Can a federal indictment be challenged?

Yes. The most obvious and most common challenge to an indictment is showing the allegations are not true at a trial. But what about challenging an indictment before trial?

There are a number of different challenges that can be made to an indictment before a case gets to trial.  Such challenges will be very fact-intensive based on the individual circumstances of each case.  Here are some examples that an indictment can be challenged for:

  • failing to provide sufficient detail to a defendant as to the basis and nature of the charges against him;
  • failing to set forth an actual violation of law;
  • failing to plead all of the elements of a crime;
  • alleging a crime outside the statute of limitations;
  • bringing a criminal case in an improper venue;
  • the prosecutor’s failure to accurately advise the grand jury on the applicable law during the grand jury phase of a case, or other prosecutorial misconduct.

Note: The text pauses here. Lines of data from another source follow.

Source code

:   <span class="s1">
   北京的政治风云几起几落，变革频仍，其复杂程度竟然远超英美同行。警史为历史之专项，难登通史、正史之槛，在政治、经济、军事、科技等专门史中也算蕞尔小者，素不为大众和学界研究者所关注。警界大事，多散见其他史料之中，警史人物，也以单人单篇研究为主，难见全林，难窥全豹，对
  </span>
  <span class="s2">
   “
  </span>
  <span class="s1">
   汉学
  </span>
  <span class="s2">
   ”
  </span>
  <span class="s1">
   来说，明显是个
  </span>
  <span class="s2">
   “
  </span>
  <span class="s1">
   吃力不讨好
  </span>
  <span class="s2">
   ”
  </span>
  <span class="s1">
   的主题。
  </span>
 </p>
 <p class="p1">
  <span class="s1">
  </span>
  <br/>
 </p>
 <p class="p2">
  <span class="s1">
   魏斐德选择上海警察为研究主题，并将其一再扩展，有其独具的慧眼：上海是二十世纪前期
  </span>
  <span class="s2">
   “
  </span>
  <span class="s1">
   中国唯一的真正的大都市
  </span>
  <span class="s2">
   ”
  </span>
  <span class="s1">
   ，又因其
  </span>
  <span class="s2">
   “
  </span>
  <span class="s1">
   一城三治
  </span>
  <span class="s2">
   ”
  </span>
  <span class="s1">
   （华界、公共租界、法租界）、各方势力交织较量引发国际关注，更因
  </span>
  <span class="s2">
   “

While a successful challenge to an indictment is a rare occurrence, a skilled federal criminal defense attorney will often assert challenges to an indictment for other reasons as well. For example, the prosecutors may be ordered to provide more evidence, or to provide the evidence earlier than they otherwise would be required.


A federal criminal indictment is a serious matter, because it means that the criminal investigation has progressed to a point where the prosecutor now believes that he or she has enough evidence to convict. Moreover, for some clients, an indictment itself—even though it is only an accusation—can entail serious consequences such as the loss of employment, harm to reputation, and frozen assets. This is in addition to the anxiety and stress of being charged with a federal crime.

When we represent clients early on in the criminal process, such as during the investigation phase, our goal is almost always to avoid an indictment. However, where a client is indicted, it is important to respond intelligently and effectively in order to put the client in the best position of achieving a successful outcome.

If you have been indicted, you should speak to an attorney right away if you do not have one.  And if you do have an attorney, you should discuss the indictment thoroughly with him or her to understand the allegations and consider what challenges can be made.